• Information provided:
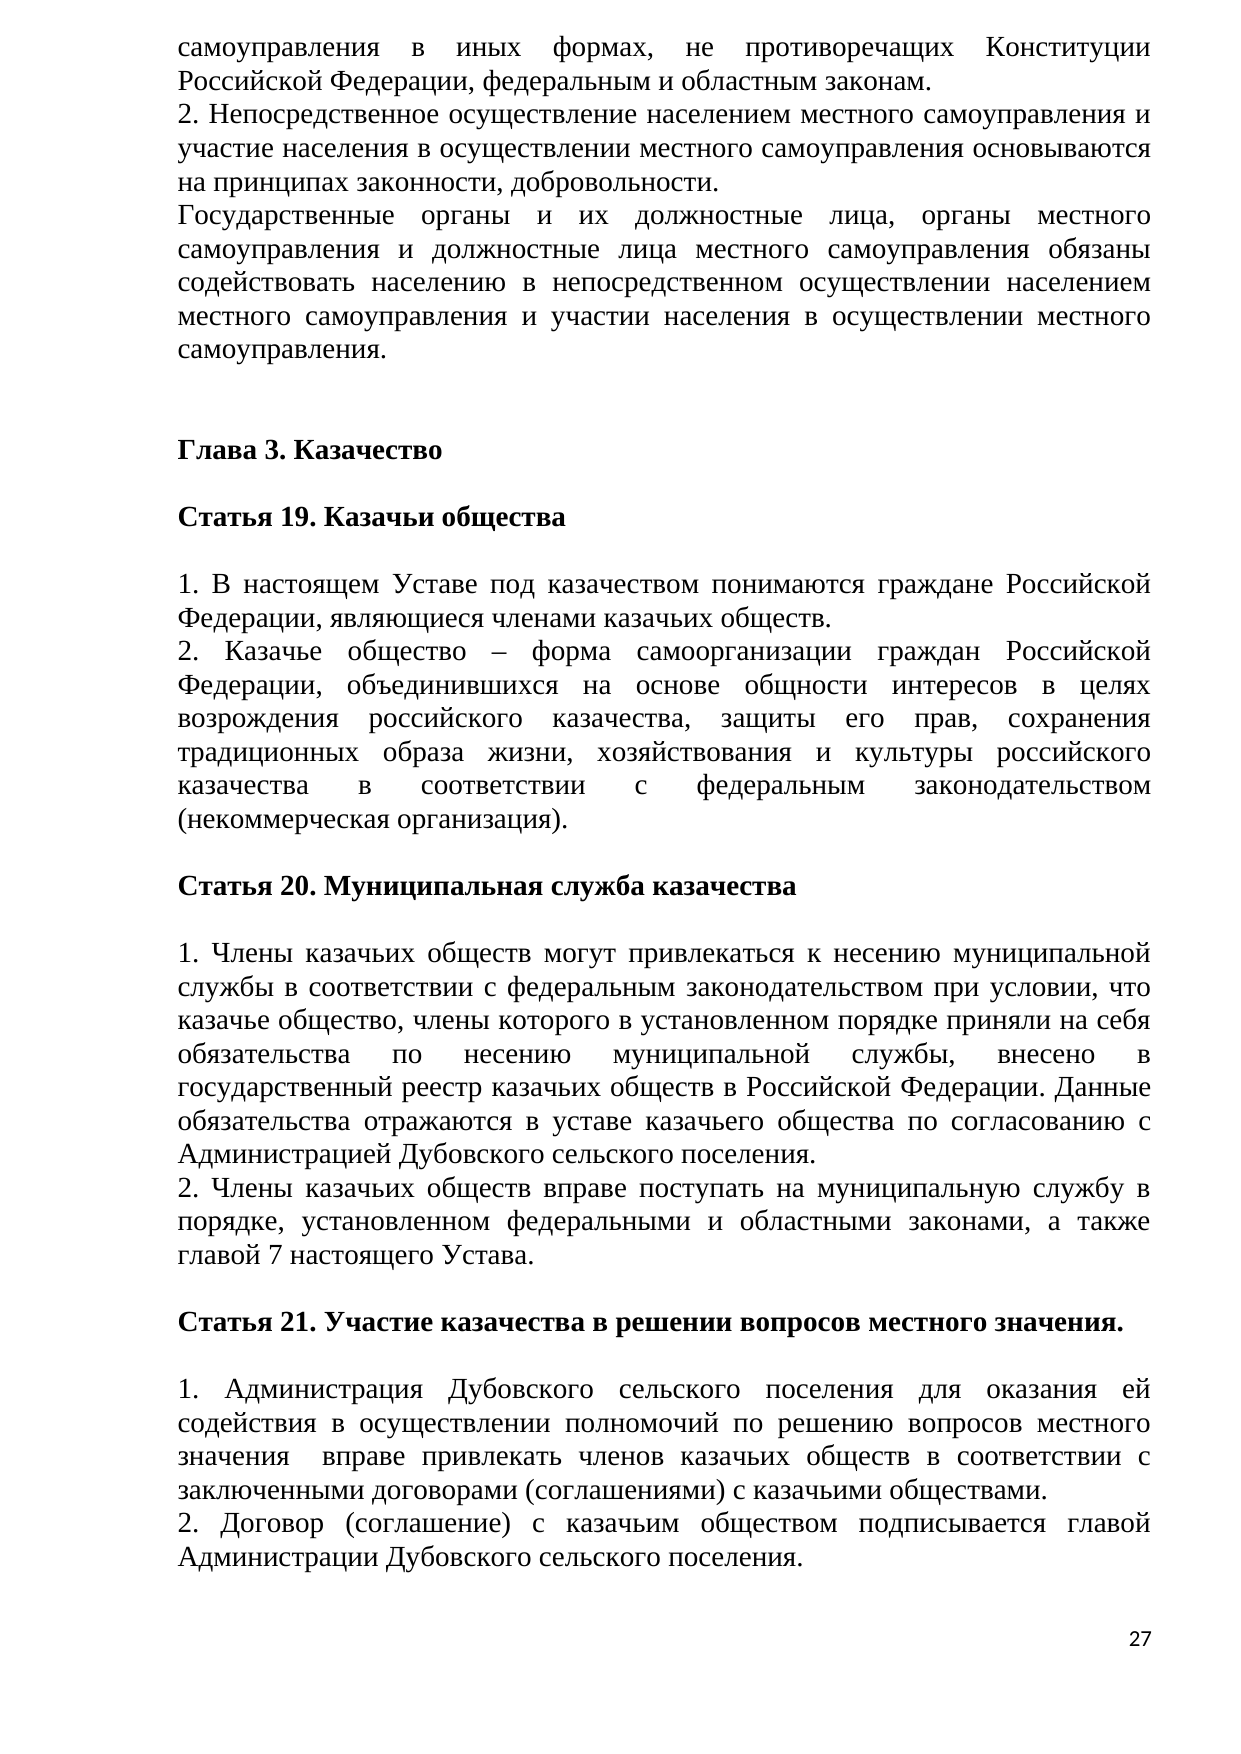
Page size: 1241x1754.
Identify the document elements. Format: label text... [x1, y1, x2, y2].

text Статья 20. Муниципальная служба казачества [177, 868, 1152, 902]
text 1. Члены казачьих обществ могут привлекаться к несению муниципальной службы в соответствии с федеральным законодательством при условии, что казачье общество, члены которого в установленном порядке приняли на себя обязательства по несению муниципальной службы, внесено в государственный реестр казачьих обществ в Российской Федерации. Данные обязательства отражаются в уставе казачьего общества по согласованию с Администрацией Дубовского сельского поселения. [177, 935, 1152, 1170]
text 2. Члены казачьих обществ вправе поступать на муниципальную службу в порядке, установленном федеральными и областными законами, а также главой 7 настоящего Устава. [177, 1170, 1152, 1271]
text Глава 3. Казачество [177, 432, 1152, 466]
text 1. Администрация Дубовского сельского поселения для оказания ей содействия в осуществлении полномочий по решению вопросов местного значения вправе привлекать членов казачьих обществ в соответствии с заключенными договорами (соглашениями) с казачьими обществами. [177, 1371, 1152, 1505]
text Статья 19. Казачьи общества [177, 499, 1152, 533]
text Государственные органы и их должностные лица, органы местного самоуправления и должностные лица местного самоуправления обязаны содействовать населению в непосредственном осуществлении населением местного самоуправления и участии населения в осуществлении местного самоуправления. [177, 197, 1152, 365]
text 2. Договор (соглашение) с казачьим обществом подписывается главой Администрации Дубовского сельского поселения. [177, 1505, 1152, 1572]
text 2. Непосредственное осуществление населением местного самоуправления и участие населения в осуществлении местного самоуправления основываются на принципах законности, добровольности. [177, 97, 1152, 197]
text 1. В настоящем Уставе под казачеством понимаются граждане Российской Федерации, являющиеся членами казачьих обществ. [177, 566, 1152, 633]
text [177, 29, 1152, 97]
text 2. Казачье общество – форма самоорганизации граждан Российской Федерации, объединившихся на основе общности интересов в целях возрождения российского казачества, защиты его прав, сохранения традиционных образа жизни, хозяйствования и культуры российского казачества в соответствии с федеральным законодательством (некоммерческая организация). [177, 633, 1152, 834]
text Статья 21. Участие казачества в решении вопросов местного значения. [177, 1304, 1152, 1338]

...

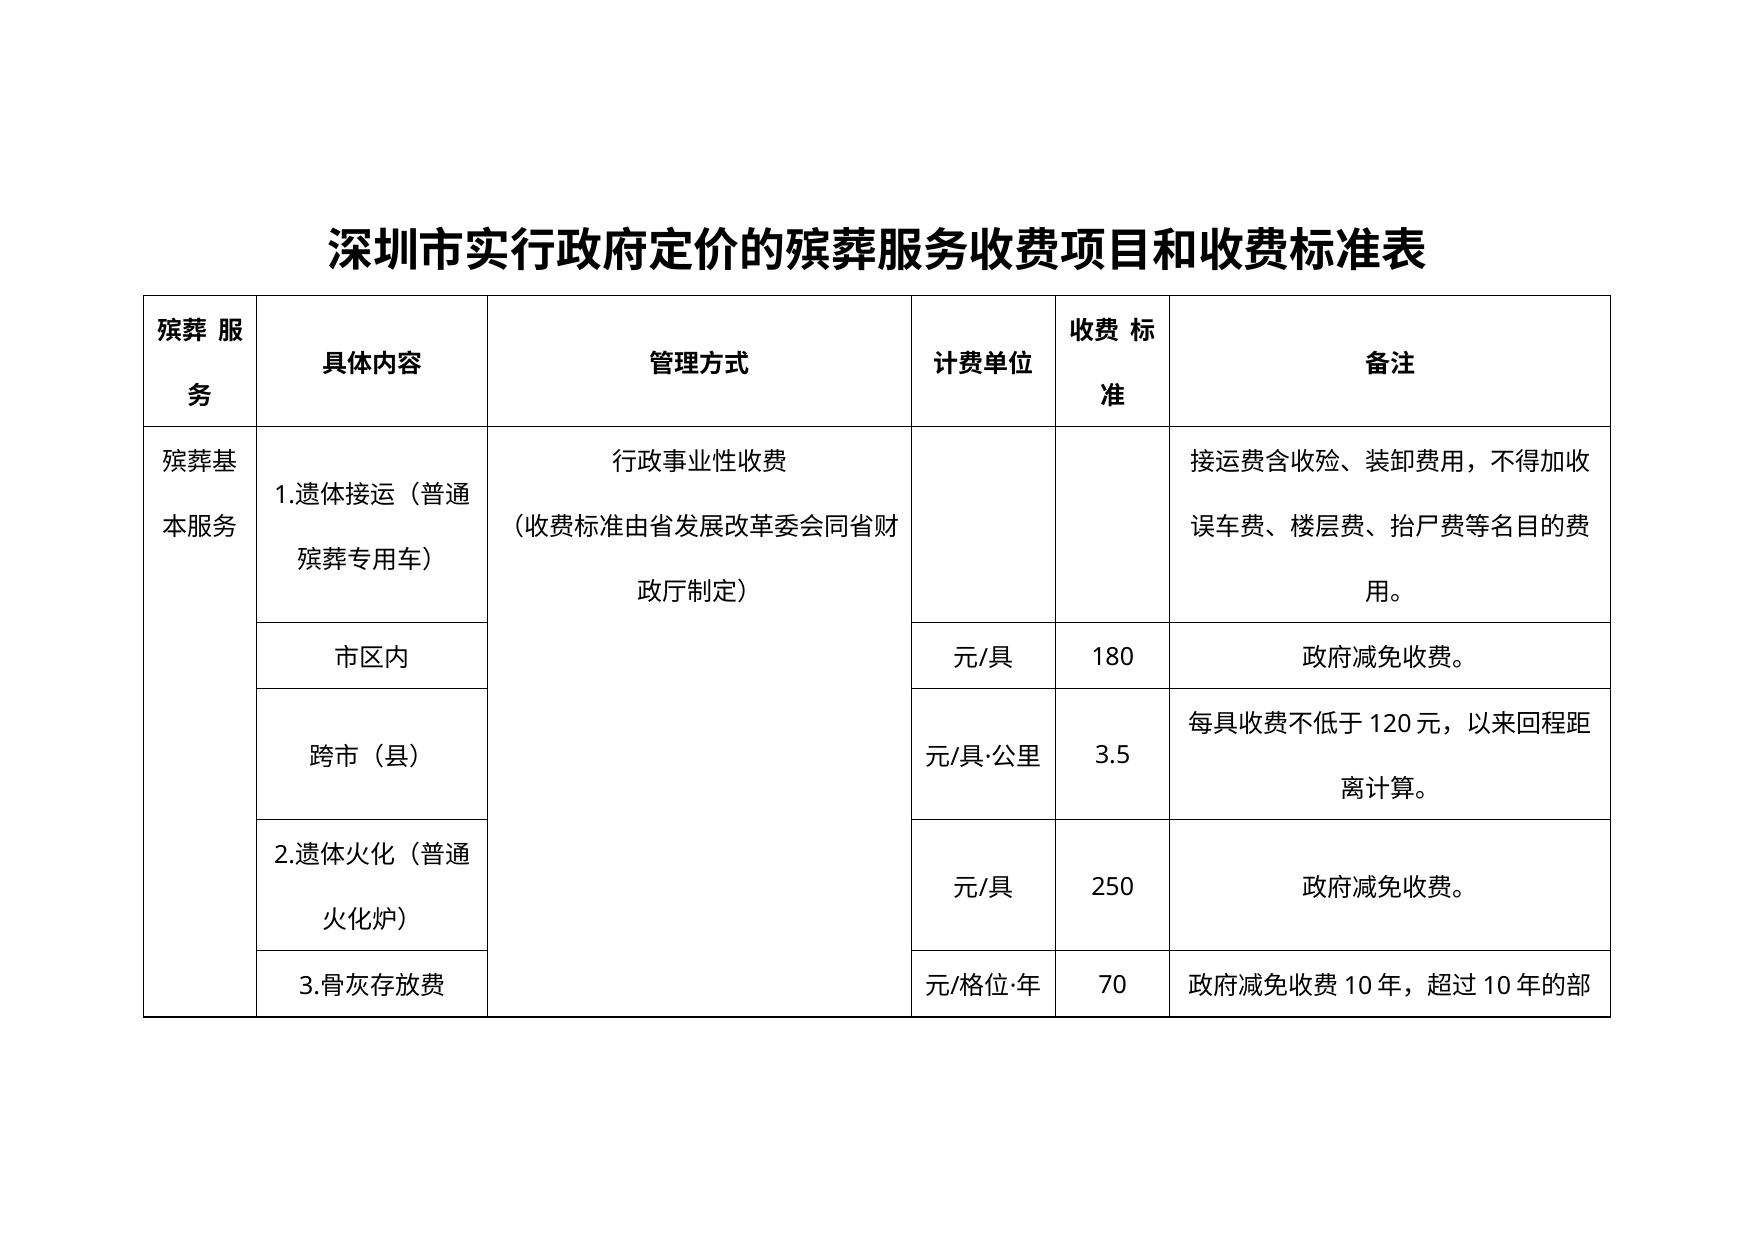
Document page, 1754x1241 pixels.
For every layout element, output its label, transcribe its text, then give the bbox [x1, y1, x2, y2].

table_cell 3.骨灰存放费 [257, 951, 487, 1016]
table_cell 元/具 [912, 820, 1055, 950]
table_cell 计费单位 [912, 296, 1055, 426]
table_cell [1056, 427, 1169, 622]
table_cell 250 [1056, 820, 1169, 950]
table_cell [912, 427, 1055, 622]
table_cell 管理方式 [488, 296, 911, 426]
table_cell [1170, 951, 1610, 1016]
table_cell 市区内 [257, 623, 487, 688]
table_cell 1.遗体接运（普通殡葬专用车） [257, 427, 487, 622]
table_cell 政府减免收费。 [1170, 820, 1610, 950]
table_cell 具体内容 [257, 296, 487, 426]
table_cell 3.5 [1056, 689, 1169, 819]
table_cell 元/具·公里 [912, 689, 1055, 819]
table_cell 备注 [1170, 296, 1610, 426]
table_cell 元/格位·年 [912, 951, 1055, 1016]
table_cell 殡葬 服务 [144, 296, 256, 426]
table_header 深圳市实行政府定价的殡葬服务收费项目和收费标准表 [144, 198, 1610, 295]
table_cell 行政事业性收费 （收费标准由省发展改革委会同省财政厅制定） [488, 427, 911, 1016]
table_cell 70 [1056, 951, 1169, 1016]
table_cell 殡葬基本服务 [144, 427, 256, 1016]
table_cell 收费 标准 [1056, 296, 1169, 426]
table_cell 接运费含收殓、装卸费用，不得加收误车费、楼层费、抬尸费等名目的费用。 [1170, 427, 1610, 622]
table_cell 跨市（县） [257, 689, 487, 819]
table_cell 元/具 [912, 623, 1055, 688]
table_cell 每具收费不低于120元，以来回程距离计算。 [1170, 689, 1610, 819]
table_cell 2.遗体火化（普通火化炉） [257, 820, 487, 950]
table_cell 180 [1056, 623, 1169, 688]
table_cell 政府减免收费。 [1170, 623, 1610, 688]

---

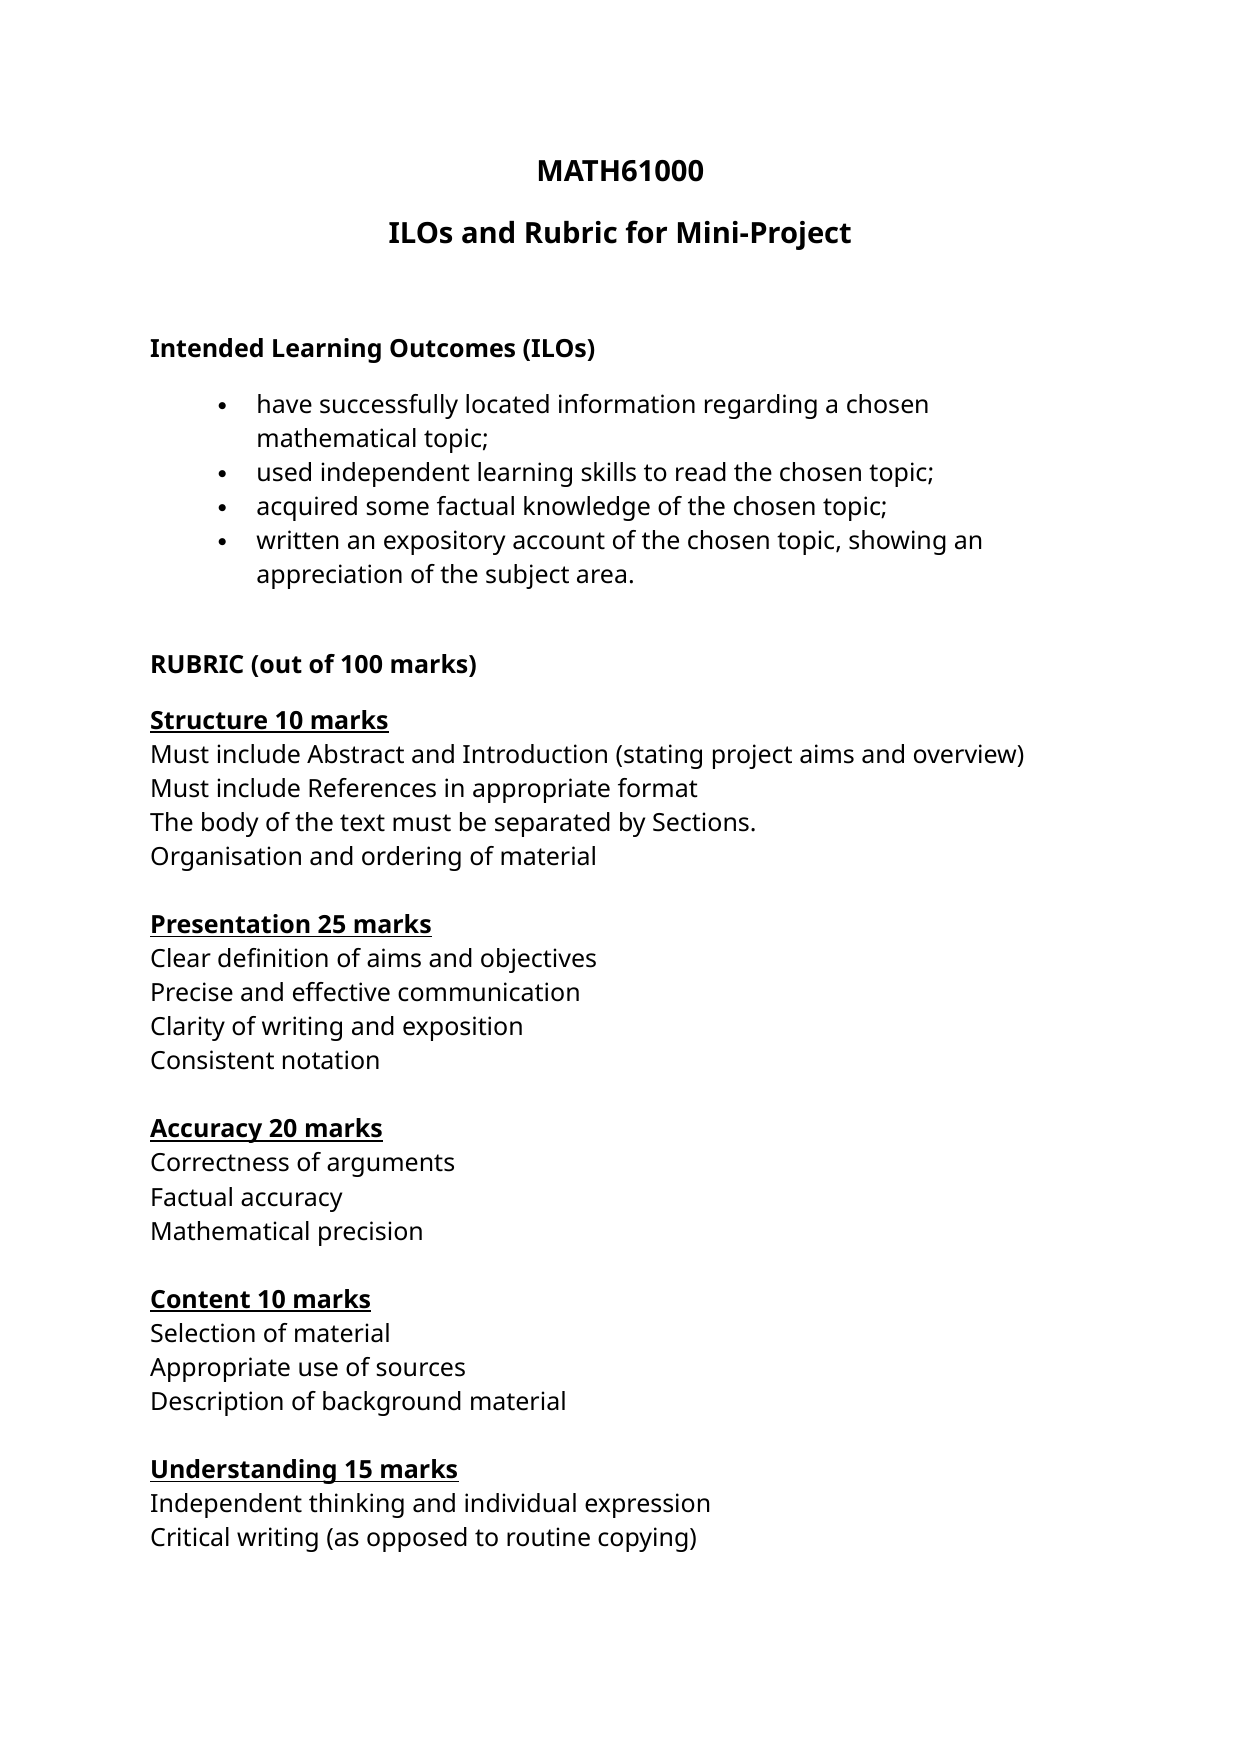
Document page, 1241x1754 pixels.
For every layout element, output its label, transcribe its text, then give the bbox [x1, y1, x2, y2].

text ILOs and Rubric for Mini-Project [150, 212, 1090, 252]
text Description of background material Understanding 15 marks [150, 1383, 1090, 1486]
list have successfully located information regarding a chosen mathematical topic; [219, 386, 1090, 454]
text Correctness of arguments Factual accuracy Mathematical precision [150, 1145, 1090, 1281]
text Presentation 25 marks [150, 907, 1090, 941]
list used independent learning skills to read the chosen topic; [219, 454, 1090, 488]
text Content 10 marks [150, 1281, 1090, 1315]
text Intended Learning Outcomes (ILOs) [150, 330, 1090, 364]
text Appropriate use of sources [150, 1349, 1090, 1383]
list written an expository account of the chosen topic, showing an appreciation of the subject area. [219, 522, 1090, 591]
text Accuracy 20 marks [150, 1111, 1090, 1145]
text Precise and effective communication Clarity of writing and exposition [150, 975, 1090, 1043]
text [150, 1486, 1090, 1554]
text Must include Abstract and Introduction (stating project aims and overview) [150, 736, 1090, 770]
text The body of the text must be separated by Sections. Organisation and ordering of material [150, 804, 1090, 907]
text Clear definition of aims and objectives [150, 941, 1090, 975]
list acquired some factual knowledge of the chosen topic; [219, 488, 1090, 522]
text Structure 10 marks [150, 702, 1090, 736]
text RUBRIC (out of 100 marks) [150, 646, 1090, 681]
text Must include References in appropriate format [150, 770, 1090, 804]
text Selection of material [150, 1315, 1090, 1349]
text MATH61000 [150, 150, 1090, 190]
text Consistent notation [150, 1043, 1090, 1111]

• Exercise description: Go through the records. Copy each line where "include" appears.

• Answer section:
text Must include Abstract and Introduction (stating project aims and overview) [150, 736, 1090, 770]
text Must include References in appropriate format [150, 770, 1090, 804]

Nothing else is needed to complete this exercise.